Quelle que soit l'opinion du lecteur sur ce point, il y a deux choses qu'il ne
sera pas tenté de nier ; l'une, que la vanité de Montaigne trouve également son
compte à dire le mal et le bien sur sa personne; l'autre, que sa vanité, sans
calcul comme sans fausse modestie, est la plus sociable du monde. II professe
le doute, mais il oublie si souvent sa profession! Montaigne est bien autre
chose en vérité qu'un philosophie. Il pare de toute chose et touche à tout sans
rester, sans peser, comme un excellent causeur, comme un maître en « cet art de
conférer », qui plaisait tant à Pascal lui-même. Ou bien s'il s'arrête à
une question, il la « pince jusqu'à l'os », il pénètre jusqu'à la moelle. Mais
le plus souvent il glisse, il court, comme dans ce chapitre des Coches,
où vous vous embarquez avec lui sans savoir où vous arriverez, mais bien
certain de parcourir toutes sortes de paysages divers et animés qui ne vous
sortiront jamais de la mémoire. II sépare la religion de la morale ou
prudhommie, comme on disait alors, ce que nous devons croire de ce que nous
devons pratiquer. Et bien qu'il semble réduire en poudre la raison humaine et
la philosophie, ce scepticisme ne profite nullement à la foi. La nature seule,
la nature qui est le dernier mot de Montaigne, demeure debout. D'ailleurs, ce
mot explique son talent et son style, comme son goût et sa morale. Il a voulu,
ce sont ses propres paroles, naturaliser l'art autant que les
autres artialisent la nature. Et c'est du sein de la nature,
comme d'un inépuisable réservoir, qu'il tire tant d'expressions
vivantes, tant de mots colorés qui font voir des yeux son idée et toucher de la
main sa pensée.
Calvin, Amyot, Rabelais, Montaigne,
voilà les points culminants de la langue comme de l'éloquence française au XVIe siècle.

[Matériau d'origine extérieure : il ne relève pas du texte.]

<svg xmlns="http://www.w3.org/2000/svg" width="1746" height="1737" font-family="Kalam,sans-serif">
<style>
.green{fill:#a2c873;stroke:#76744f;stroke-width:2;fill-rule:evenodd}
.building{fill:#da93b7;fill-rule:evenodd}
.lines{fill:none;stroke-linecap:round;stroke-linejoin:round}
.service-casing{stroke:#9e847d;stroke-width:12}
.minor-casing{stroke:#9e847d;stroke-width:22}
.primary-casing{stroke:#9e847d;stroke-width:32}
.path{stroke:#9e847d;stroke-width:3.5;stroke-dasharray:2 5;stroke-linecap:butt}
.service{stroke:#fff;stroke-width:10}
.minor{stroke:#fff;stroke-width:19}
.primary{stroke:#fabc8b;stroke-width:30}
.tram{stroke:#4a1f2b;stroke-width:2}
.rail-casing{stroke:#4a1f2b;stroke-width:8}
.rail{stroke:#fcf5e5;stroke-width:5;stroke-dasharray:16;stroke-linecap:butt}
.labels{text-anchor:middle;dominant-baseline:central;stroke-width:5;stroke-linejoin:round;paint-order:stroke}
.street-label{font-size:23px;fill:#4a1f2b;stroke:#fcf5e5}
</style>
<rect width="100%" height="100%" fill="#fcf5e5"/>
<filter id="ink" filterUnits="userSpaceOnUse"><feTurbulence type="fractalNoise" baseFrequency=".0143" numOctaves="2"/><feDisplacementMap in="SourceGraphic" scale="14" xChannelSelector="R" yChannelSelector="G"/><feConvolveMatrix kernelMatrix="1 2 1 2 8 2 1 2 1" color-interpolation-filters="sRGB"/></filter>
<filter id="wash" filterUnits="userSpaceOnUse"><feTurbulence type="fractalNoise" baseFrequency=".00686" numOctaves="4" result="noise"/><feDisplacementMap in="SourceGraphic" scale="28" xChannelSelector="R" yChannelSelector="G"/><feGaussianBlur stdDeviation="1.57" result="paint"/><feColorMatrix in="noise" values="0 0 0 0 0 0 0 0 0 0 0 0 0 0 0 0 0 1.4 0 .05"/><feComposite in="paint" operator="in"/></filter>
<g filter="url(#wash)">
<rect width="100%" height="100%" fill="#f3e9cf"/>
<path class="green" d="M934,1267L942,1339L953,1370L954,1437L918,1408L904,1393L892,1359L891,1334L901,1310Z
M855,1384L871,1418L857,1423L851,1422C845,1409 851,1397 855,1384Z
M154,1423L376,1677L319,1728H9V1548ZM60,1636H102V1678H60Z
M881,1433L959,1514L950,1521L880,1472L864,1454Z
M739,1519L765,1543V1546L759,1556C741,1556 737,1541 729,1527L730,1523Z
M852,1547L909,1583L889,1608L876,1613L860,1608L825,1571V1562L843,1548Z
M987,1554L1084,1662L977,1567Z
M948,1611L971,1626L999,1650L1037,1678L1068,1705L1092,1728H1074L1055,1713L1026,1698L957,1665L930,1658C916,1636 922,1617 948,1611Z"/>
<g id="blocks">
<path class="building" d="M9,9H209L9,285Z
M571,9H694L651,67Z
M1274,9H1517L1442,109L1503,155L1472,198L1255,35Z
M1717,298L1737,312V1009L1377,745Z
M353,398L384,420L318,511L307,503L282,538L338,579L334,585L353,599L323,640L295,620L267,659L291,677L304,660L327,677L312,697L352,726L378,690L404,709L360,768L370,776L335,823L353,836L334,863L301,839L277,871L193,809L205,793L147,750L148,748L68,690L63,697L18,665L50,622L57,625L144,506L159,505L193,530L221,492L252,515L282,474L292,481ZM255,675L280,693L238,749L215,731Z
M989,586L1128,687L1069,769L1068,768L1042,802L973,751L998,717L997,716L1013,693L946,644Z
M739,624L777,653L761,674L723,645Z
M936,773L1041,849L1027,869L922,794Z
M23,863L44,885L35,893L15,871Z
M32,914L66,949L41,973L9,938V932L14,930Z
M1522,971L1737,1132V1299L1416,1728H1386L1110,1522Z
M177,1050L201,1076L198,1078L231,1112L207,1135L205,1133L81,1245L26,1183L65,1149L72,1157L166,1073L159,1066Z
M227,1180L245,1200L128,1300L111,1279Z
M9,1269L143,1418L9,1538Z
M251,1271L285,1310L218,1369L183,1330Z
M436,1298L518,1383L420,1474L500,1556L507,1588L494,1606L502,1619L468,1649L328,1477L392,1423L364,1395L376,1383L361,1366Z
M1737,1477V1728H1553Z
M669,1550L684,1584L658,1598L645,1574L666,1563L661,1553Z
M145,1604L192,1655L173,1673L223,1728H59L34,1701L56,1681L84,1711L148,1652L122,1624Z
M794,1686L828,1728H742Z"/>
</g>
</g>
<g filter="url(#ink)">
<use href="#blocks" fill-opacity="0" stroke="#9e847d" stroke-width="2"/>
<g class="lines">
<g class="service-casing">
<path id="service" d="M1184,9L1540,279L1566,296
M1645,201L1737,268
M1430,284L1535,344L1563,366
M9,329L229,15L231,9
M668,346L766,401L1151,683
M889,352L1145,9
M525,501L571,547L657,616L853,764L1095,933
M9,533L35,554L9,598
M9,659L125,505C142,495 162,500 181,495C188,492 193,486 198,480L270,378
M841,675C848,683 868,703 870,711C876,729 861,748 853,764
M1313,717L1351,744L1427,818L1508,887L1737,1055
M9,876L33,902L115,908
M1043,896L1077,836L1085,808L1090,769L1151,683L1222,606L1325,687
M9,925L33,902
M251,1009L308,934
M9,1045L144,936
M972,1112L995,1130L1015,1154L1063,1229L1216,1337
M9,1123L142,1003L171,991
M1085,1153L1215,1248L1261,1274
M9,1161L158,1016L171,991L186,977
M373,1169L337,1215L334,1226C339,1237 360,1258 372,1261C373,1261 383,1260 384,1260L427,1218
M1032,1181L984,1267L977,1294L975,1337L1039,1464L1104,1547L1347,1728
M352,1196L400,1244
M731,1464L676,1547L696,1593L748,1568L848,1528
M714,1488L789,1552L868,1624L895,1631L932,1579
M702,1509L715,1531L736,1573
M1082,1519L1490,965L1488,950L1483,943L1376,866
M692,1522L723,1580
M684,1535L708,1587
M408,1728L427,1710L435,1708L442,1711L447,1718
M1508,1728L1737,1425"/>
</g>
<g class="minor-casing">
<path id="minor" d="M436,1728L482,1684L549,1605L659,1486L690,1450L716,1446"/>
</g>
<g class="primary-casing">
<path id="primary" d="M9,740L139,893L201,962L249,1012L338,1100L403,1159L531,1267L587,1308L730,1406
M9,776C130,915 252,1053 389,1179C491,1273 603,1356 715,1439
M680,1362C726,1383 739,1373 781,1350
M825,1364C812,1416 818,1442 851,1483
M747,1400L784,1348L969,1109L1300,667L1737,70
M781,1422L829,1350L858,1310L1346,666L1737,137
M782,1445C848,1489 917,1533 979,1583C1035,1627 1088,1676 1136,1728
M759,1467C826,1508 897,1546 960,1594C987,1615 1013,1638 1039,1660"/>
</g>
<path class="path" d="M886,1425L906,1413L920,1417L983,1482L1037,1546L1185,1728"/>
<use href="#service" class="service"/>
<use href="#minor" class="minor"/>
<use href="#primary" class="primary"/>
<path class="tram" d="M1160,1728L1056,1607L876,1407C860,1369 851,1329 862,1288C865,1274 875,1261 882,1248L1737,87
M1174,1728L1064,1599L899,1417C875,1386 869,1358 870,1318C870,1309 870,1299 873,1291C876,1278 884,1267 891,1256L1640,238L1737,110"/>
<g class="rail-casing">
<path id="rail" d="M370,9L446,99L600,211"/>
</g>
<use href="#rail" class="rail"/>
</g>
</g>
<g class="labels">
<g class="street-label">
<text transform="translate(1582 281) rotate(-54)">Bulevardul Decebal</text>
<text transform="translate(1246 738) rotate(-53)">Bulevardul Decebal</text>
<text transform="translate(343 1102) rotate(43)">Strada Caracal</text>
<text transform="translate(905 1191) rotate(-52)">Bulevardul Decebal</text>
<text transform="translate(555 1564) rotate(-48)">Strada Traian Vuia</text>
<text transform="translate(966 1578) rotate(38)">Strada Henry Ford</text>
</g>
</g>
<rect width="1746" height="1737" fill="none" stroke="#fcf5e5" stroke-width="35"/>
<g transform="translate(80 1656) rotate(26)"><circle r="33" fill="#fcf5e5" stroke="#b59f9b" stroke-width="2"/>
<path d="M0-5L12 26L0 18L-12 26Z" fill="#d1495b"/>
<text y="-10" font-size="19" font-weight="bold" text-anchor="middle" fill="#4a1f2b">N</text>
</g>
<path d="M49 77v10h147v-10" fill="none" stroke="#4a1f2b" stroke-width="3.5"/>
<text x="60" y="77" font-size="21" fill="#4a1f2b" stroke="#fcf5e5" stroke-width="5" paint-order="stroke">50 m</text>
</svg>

Au-dessous l'on trouverait le méthodique Charron,
l'auteur de la Sagesse, qui se croyait l'héritier de Montaigne, et
fut sans le vouloir le patriarche de nos esprits forts; le prolixe et
amusant Brantôme, gaulois surtout par la licence, mais portant la
marque visible de la double influence italienne et espagnole; les prédicateurs de la Ligue,
enfants de Paris, ayant à leur tête l'audacieux Boucher; les auteurs de
la Satire Ménippée, tout aussi Parisiens, mais de l'école du bon sens, c’est-à-dire, comme il arrive
dans cette ville remuante et spirituelle, ouvriers de la onzième heure, qui
apportent le concours, de l'ironie et de l'éloquence à la cause de la raison,
quand il est temps que cette dernière triomphe.